### Task description
Down to the last line, print the data that follows exactly, without its pictures.

(Source data)
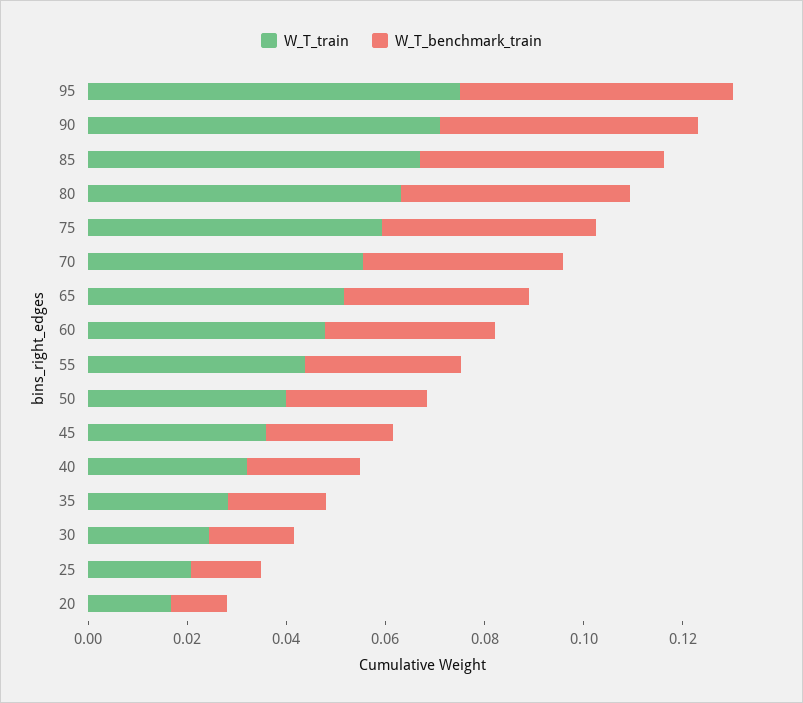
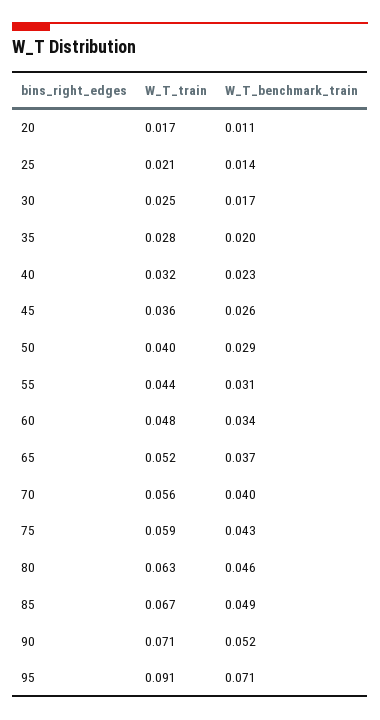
  {
    "W_T_train": {
-     "95": 0.075,
+     "95": 0.091,
      "90": 0.071,
      "85": 0.067,
      "80": 0.063,
      "75": 0.059,
      "70": 0.056,
      "65": 0.052,
      "60": 0.048,
      "55": 0.044,
      "50": 0.04,
      "45": 0.036,
      "40": 0.032,
      "35": 0.028,
      "30": 0.025,
      "25": 0.021,
      "20": 0.017
    },
    "W_T_benchmark_train": {
-     "95": 0.055,
+     "95": 0.071,
      "90": 0.052,
      "85": 0.049,
      "80": 0.046,
      "75": 0.043,
      "70": 0.04,
      "65": 0.037,
      "60": 0.034,
      "55": 0.031,
      "50": 0.029,
      "45": 0.026,
      "40": 0.023,
      "35": 0.02,
      "30": 0.017,
      "25": 0.014,
      "20": 0.011
    }
  }

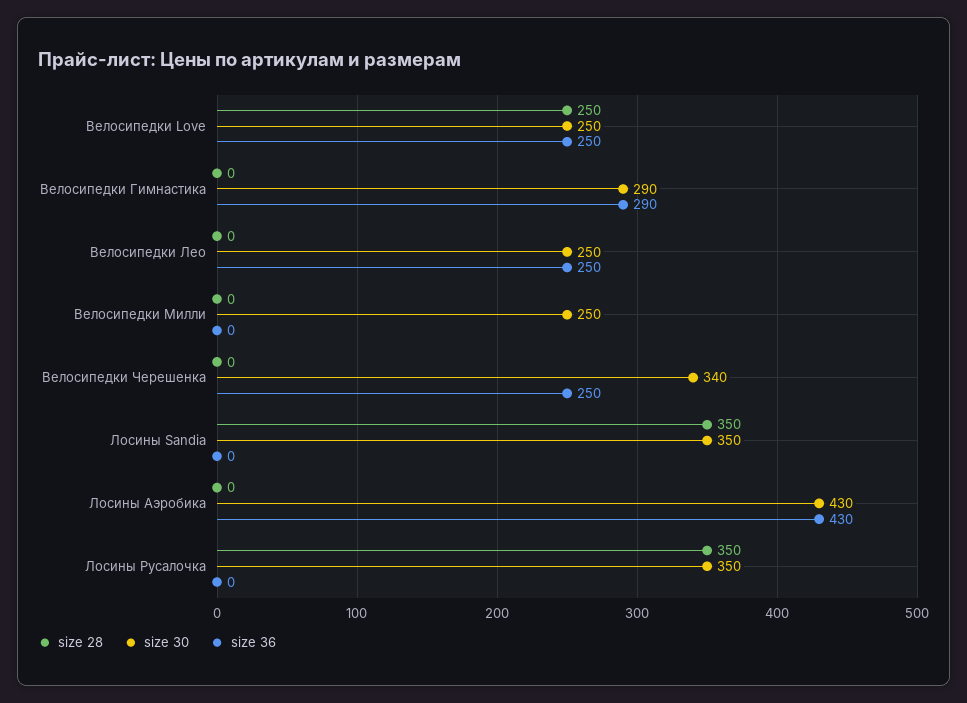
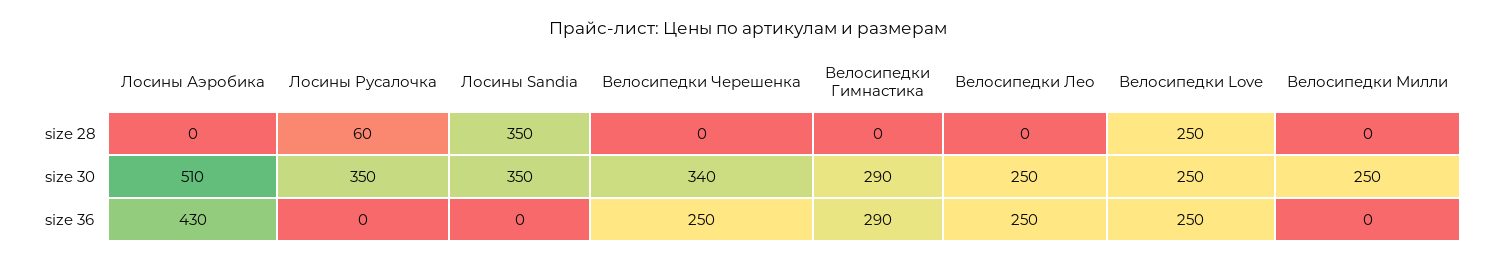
  {
    "size 28": {
      "Велосипедки Love": 250,
      "Велосипедки Гимнастика": 0,
      "Велосипедки Лео": 0,
      "Велосипедки Милли": 0,
      "Велосипедки Черешенка": 0,
      "Лосины Sandia": 350,
      "Лосины Аэробика": 0,
-     "Лосины Русалочка": 350
+     "Лосины Русалочка": 60
    },
    "size 30": {
      "Велосипедки Love": 250,
      "Велосипедки Гимнастика": 290,
      "Велосипедки Лео": 250,
      "Велосипедки Милли": 250,
      "Велосипедки Черешенка": 340,
      "Лосины Sandia": 350,
-     "Лосины Аэробика": 430,
+     "Лосины Аэробика": 510,
      "Лосины Русалочка": 350
    },
    "size 36": {
      "Велосипедки Love": 250,
      "Велосипедки Гимнастика": 290,
      "Велосипедки Лео": 250,
      "Велосипедки Милли": 0,
      "Велосипедки Черешенка": 250,
      "Лосины Sandia": 0,
      "Лосины Аэробика": 430,
      "Лосины Русалочка": 0
    }
  }

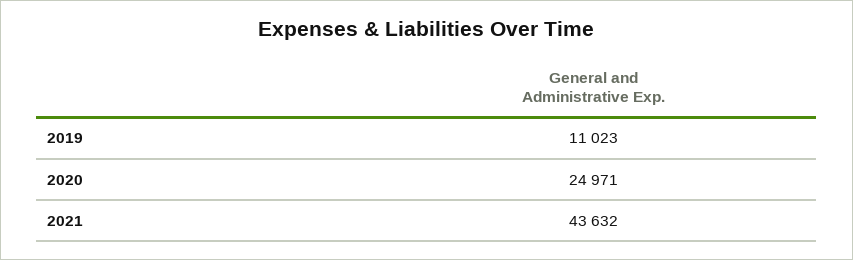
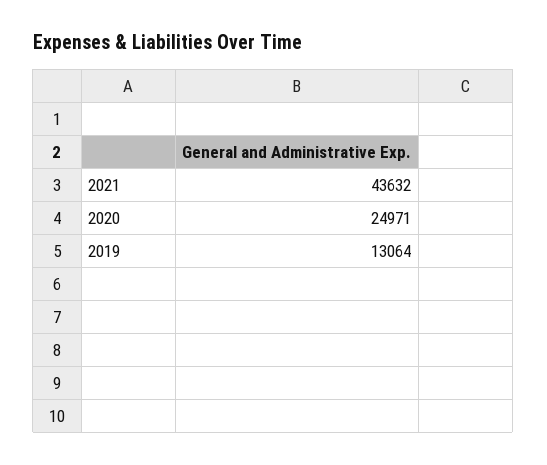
  {
-   "2019": 11023,
+   "2019": 13064,
    "2020": 24971,
    "2021": 43632
  }

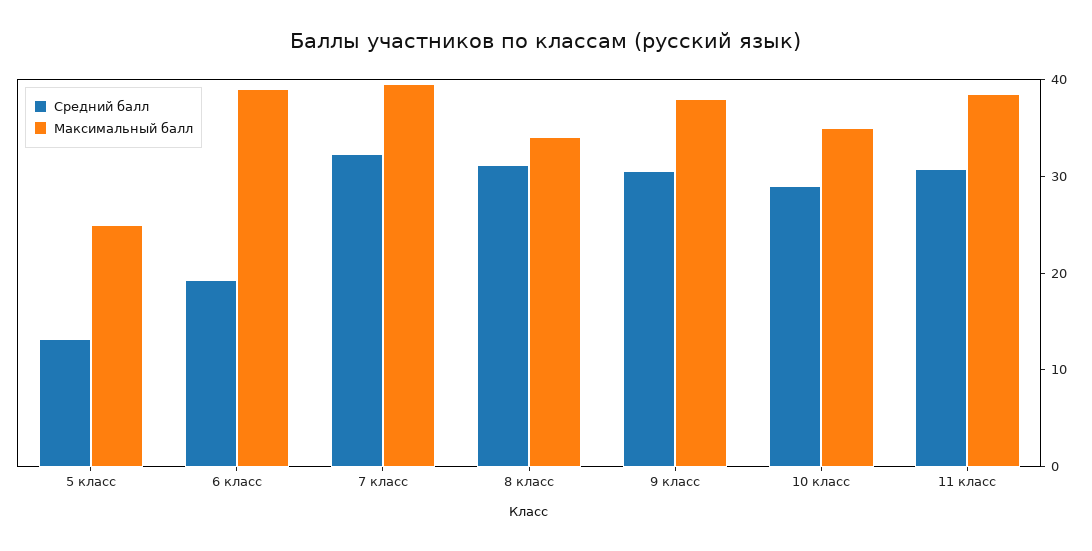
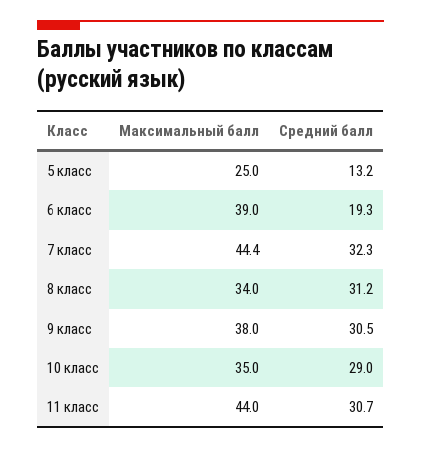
  {
    "Средний балл": {
      "5 класс": 13.2,
      "6 класс": 19.3,
      "7 класс": 32.3,
      "8 класс": 31.2,
      "9 класс": 30.5,
      "10 класс": 29,
      "11 класс": 30.7
    },
    "Максимальный балл": {
      "5 класс": 25,
      "6 класс": 39,
-     "7 класс": 40,
+     "7 класс": 44.4,
      "8 класс": 34,
      "9 класс": 38,
      "10 класс": 35,
-     "11 класс": 38
+     "11 класс": 44
    }
  }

### Answer to this problem
  {
    "W_T_train": {
-     "95": 0.075,
+     "95": 0.091,
      "90": 0.071,
      "85": 0.067,
      "80": 0.063,
      "75": 0.059,
      "70": 0.056,
      "65": 0.052,
      "60": 0.048,
      "55": 0.044,
      "50": 0.04,
      "45": 0.036,
      "40": 0.032,
      "35": 0.028,
      "30": 0.025,
      "25": 0.021,
      "20": 0.017
    },
    "W_T_benchmark_train": {
-     "95": 0.055,
+     "95": 0.071,
      "90": 0.052,
      "85": 0.049,
      "80": 0.046,
      "75": 0.043,
      "70": 0.04,
      "65": 0.037,
      "60": 0.034,
      "55": 0.031,
      "50": 0.029,
      "45": 0.026,
      "40": 0.023,
      "35": 0.02,
      "30": 0.017,
      "25": 0.014,
      "20": 0.011
    }
  }

  {
    "size 28": {
      "Велосипедки Love": 250,
      "Велосипедки Гимнастика": 0,
      "Велосипедки Лео": 0,
      "Велосипедки Милли": 0,
      "Велосипедки Черешенка": 0,
      "Лосины Sandia": 350,
      "Лосины Аэробика": 0,
-     "Лосины Русалочка": 350
+     "Лосины Русалочка": 60
    },
    "size 30": {
      "Велосипедки Love": 250,
      "Велосипедки Гимнастика": 290,
      "Велосипедки Лео": 250,
      "Велосипедки Милли": 250,
      "Велосипедки Черешенка": 340,
      "Лосины Sandia": 350,
-     "Лосины Аэробика": 430,
+     "Лосины Аэробика": 510,
      "Лосины Русалочка": 350
    },
    "size 36": {
      "Велосипедки Love": 250,
      "Велосипедки Гимнастика": 290,
      "Велосипедки Лео": 250,
      "Велосипедки Милли": 0,
      "Велосипедки Черешенка": 250,
      "Лосины Sandia": 0,
      "Лосины Аэробика": 430,
      "Лосины Русалочка": 0
    }
  }

  {
-   "2019": 11023,
+   "2019": 13064,
    "2020": 24971,
    "2021": 43632
  }

  {
    "Средний балл": {
      "5 класс": 13.2,
      "6 класс": 19.3,
      "7 класс": 32.3,
      "8 класс": 31.2,
      "9 класс": 30.5,
      "10 класс": 29,
      "11 класс": 30.7
    },
    "Максимальный балл": {
      "5 класс": 25,
      "6 класс": 39,
-     "7 класс": 40,
+     "7 класс": 44.4,
      "8 класс": 34,
      "9 класс": 38,
      "10 класс": 35,
-     "11 класс": 38
+     "11 класс": 44
    }
  }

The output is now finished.